+++ Data for processing
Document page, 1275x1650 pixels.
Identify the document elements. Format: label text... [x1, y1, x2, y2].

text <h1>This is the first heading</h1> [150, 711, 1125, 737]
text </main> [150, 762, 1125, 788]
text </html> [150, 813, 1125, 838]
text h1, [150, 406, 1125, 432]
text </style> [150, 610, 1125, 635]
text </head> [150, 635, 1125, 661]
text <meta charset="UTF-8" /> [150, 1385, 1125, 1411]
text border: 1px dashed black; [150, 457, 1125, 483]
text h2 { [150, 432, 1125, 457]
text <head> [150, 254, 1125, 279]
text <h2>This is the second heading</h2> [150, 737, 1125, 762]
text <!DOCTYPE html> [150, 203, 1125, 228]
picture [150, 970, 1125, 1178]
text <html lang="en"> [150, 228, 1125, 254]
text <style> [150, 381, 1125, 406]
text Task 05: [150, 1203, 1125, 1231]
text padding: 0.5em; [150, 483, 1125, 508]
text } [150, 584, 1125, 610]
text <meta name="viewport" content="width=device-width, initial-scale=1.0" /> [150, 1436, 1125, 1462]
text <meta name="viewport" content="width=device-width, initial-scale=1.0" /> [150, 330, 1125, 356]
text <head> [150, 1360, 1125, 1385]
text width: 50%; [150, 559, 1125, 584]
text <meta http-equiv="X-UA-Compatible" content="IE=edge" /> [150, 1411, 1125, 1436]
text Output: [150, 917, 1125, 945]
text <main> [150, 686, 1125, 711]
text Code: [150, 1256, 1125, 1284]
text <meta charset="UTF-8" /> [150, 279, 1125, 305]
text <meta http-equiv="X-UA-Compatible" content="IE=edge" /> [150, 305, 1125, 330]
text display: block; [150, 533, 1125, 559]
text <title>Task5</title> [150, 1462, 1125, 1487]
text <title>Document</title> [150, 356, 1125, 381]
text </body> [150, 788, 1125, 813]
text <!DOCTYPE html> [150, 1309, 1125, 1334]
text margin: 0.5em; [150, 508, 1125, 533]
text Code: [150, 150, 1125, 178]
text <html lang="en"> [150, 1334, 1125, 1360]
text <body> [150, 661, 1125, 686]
++++++
+++ Data for processing
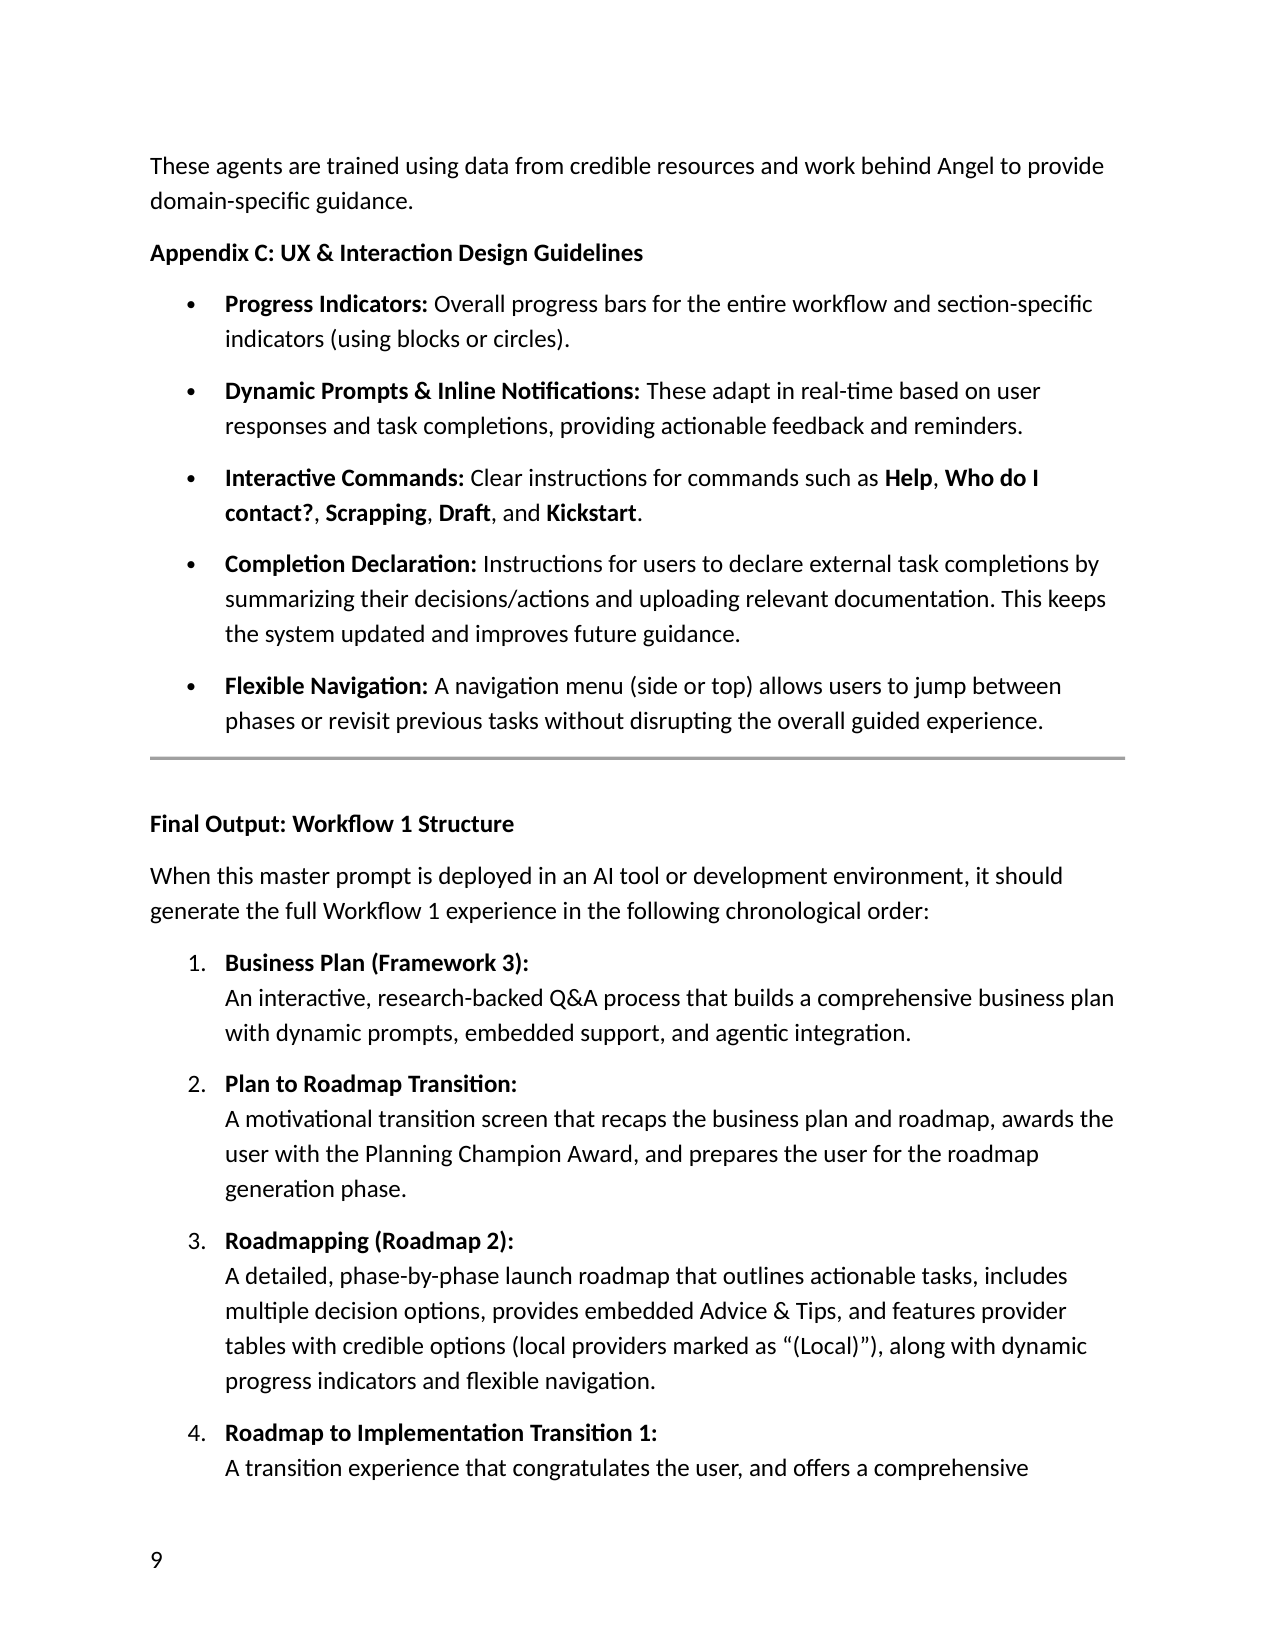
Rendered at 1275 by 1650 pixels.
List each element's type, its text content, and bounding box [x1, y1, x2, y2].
++++++
• [Task goal]
In the material above, tally every line with the string "pixels" in it, then give that number alone.

• [Your response]
2